10 questions à Hervé de Luze
Entretien avec Hervé de Luze
par Alexandre Tylski et Rémi Fontanel


        Le récit est très éclaté (plusieurs lieux, plusieurs personnages et aller et retour)... on a l'impression qu'on n'est jamais allé aussi loin dans un film de Pialat dans l'idée de déstructurer le récit avec cette narration éclatée…
        Comment a t-il appréhender l'histoire qui finalement n'a pas vraiment de "logique", de trame définie ?

Hervé de Luze : Oui, il y a eu une importante réécriture au montage. C’est d’ailleurs à peine s’il y avait un scénario de départ, que lui appelait d’ailleurs le « hors d’œuvre » ! Il n’y a pas de chronologie particulière. On s’en fichait.
On remodelait le rythme de chacune des séquences selon la place qu’on leur accordait, et leur rythme pouvait changer ainsi selon leur emplacement. La seule scène vraiment la plus construite était la scène de l’enterrement. Il y avait là pour Maurice quelque chose de si profondément personnel, ce rapport père-fils, la mort du père…

        La scène finale au bar avec le jambon est très impressionnante car on a l'impression qu'un accident peut arriver à Antoine...y avait-il cette volonté au montage de créer une quelconque tension ?

Hervé de Luze : L'emplacement et le montage de cette scène ne plaisait pas à Pialat, je ne sais pas pourquoi. Finir comme ça avec l'enfant ; il avait conscience de ce danger d'accident avec la machine à couper le jambon, ça le dérangeait… Mais le film était ouvert, totalement ouvert, et Maurice n’était pas un donneur de leçon, surtout pas …
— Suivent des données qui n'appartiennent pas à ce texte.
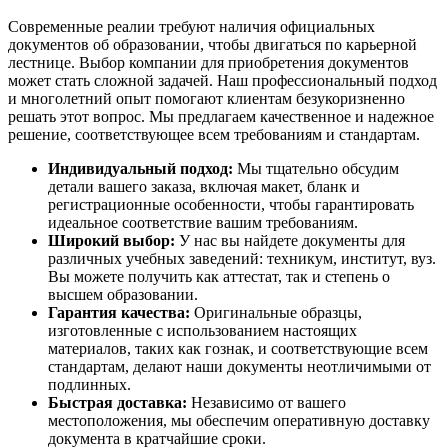
Современные реалии требуют наличия официальных
документов об образовании, чтобы двигаться по карьерной
лестнице. Выбор компании для приобретения документов
может стать сложной задачей. Наш профессиональный подход
и многолетний опыт помогают клиентам безукоризненно
решать этот вопрос. Мы предлагаем качественное и надежное
решение, соответствующее всем требованиям и стандартам.
Индивидуальный подход:
Мы тщательно обсудим
детали вашего заказа, включая макет, бланк и
регистрационные особенности, чтобы гарантировать
идеальное соответствие вашим требованиям.
Широкий выбор:
У нас вы найдете документы для
различных учебных заведений: техникум, институт, вуз.
Вы можете получить как аттестат, так и степень о
высшем образовании.
Гарантия качества:
Оригинальные образцы,
изготовленные с использованием настоящих
материалов, таких как гознак, и соответствующие всем
стандартам, делают наши документы неотличимыми от
подлинных.
Быстрая доставка:
Независимо от вашего
местоположения, мы обеспечим оперативную доставку
документа в кратчайшие сроки.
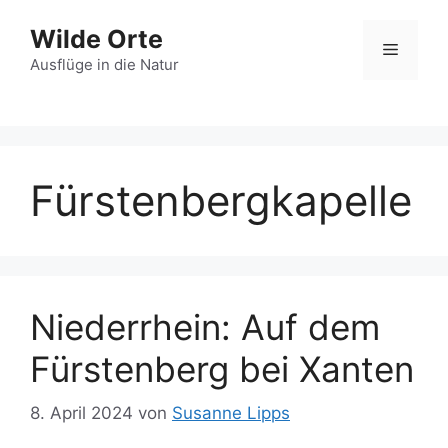
Zum
Wilde Orte
Inhalt
Menü
springen
Ausflüge in die Natur
Fürstenbergkapelle
Niederrhein: Auf dem
Fürstenberg bei Xanten
8. April 2024
von
Susanne Lipps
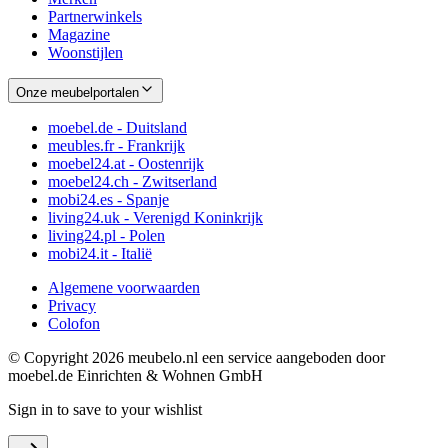
Partnerwinkels
Magazine
Woonstijlen
Onze meubelportalen
moebel.de - Duitsland
meubles.fr - Frankrijk
moebel24.at - Oostenrijk
moebel24.ch - Zwitserland
mobi24.es - Spanje
living24.uk - Verenigd Koninkrijk
living24.pl - Polen
mobi24.it - Italië
Algemene voorwaarden
Privacy
Colofon
© Copyright 2026 meubelo.nl een service aangeboden door
moebel.de Einrichten & Wohnen GmbH
Sign in to save to your wishlist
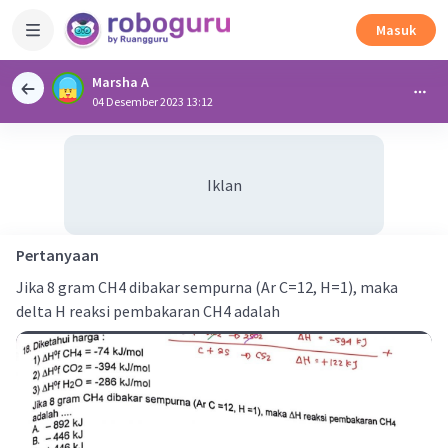
Masuk
Marsha A
04 Desember 2023 13:12
Iklan
Pertanyaan
Jika 8 gram CH4 dibakar sempurna (Ar C=12, H=1), maka
delta H reaksi pembakaran CH4 adalah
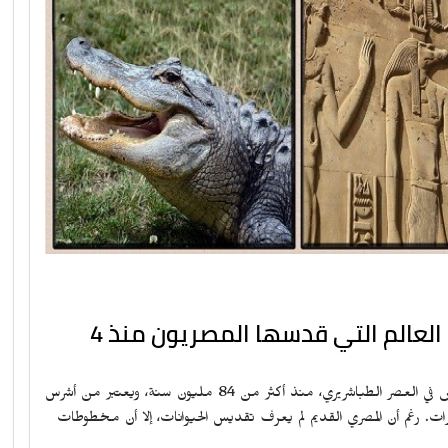
"التمساح النيلي" .. ثاني أكبر زواحف العالم التي قدسها المصريون منذ 4
حيوان مفترس، حاد الطباع، شديد القوة، عاش على سطح الأرض في العصر الطباشريري، منذ أكثر من 84 مليون سنة، ويعتبر من أشرس
ات. رغم أن المصري القديم لم يعرف تقديس الحيوانات، إلا أن مخطوطات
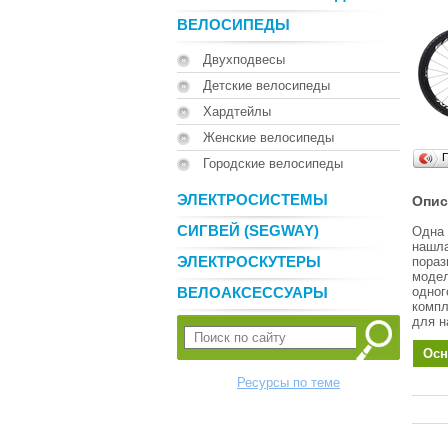
ВЕЛОСИПЕДЫ
Двухподвесы
Детские велосипеды
Хардтейлы
Женские велосипеды
Городские велосипеды
ЭЛЕКТРОСИСТЕМЫ
Опис
СИГВЕЙ (SEGWAY)
Одна 
нашла
ЭЛЕКТРОСКУТЕРЫ
пораз
модел
ВЕЛОАКСЕССУАРЫ
одног
компл
для н
Осн
Ресурсы по теме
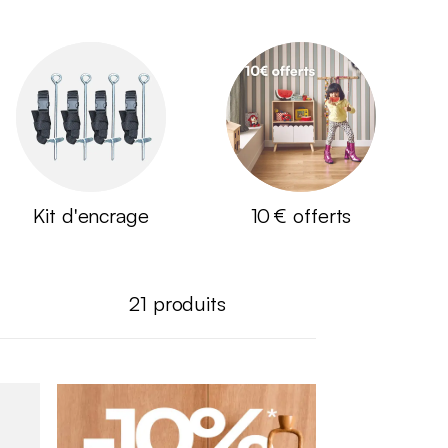
Kit d'encrage
10 € offerts
21
produits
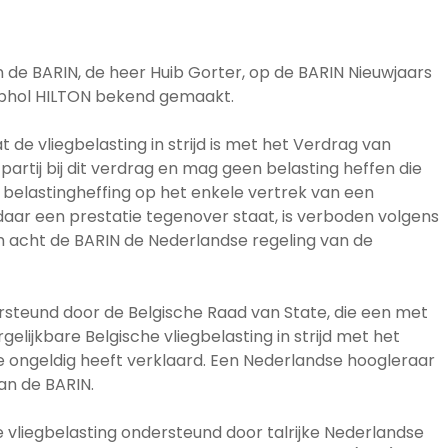
n de BARIN, de heer Huib Gorter, op de BARIN Nieuwjaars
hiphol HILTON bekend gemaakt.
de vliegbelasting in strijd is met het Verdrag van
partij bij dit verdrag en mag geen belasting heffen die
 belastingheffing op het enkele vertrek van een
t daar een prestatie tegenover staat, is verboden volgens
 acht de BARIN de Nederlandse regeling van de
rsteund door de Belgische Raad van State, die een met
elijkbare Belgische vliegbelasting in strijd met het
ongeldig heeft verklaard. Een Nederlandse hoogleraar
an de BARIN.
e vliegbelasting ondersteund door talrijke Nederlandse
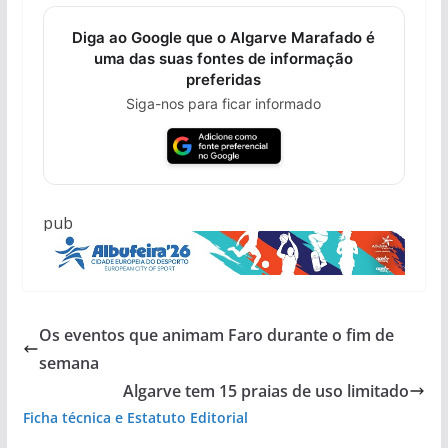
Diga ao Google que o Algarve Marafado é
uma das suas fontes de informação
preferidas
Siga-nos para ficar informado
pub
Os eventos que animam Faro durante o fim de
semana
Algarve tem 15 praias de uso limitado
Ficha técnica e Estatuto Editorial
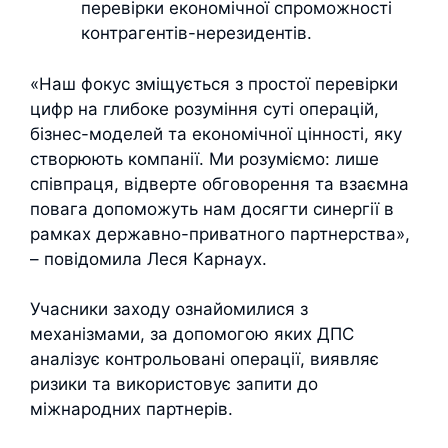
перевірки економічної спроможності
контрагентів-нерезидентів.
«Наш фокус зміщується з простої перевірки
цифр на глибоке розуміння суті операцій,
бізнес-моделей та економічної цінності, яку
створюють компанії. Ми розуміємо: лише
співпраця, відверте обговорення та взаємна
повага допоможуть нам досягти синергії в
рамках державно-приватного партнерства»,
– повідомила Леся Карнаух.
Учасники заходу ознайомилися з
механізмами, за допомогою яких ДПС
аналізує контрольовані операції, виявляє
ризики та використовує запити до
міжнародних партнерів.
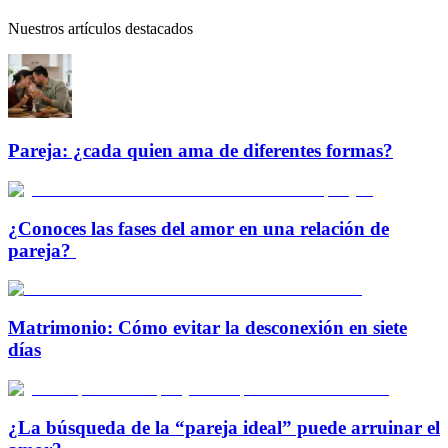
Nuestros artículos destacados
Pareja: ¿cada quien ama de diferentes formas?
¿Conoces las fases del amor en una relación de
pareja?
Matrimonio: Cómo evitar la desconexión en siete
días
¿La búsqueda de la “pareja ideal” puede arruinar el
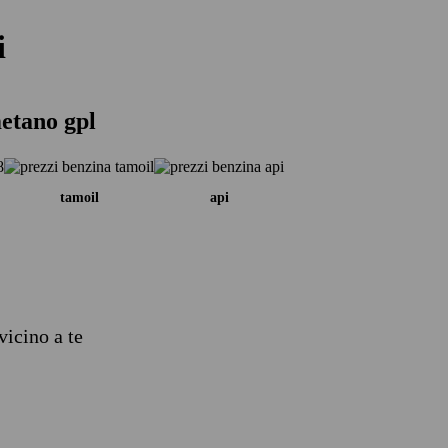
i
metano gpl
tamoil
api
vicino a te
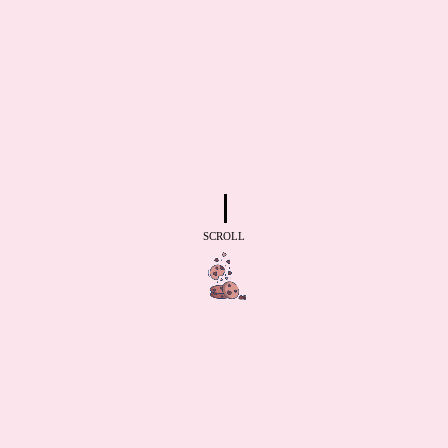
SCROLL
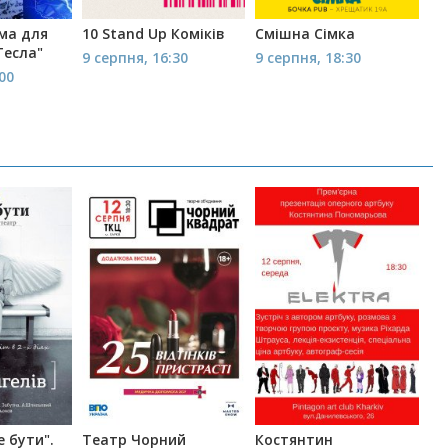
ма для
10 Stand Up Коміків
Смішна Сімка
Тесла"
9 серпня, 16:30
9 серпня, 18:30
:00
 бути".
Театр Чорний
Костянтин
        En quoi le processus de montage chez Maurice Pialat est-il différent des autres cinéastes avec lesquels vous avez travaillé ?

Hervé de Luze : Avec Alain Resnais, tout est très planifié. Le découpage, dès le tournage, est très étudié et précis.
Ca l’énerve quand je dis ça, mais c’est vrai. Ses rushes induisent toujours le montage. La liberté de création est plus limitée. Avec Claude Berri, il a une mise en scène plus sauvage et au moment du montage, son attitude est davantage celle du producteur : « Trop long, trop court », etc. Avec Roman Polanski, le montage est très instinctif. Aujourd’hui, nous sommes plus complices que jamais. Quand il commence une phrase, je la termine souvent, on se comprend très vite.

        Quel souvenir gardez-vous de Maurice Pialat ?

Hervé de Luze : Son sourire. Il avait en lui une grande douleur, parfois monstrueuse et une immense douceur aussi… Pourtant il avait ce sourire séduisant et enfantin.

        Pour finir, quels conseils donneriez-vous à de jeunes monteurs ?


Hervé de Luze : Comprendre comment chaque film fonctionne. Savoir trouver une organisation pertinente du récit à travers des procédés différents et adaptés à chaque fois. C'est-à-dire trouver la clé du film...


Propos recueillis le 1er Avril 2004 pour www.maurice-pialat.net.

Remerciements : Hervé de Luze et Sylvette Baudrot.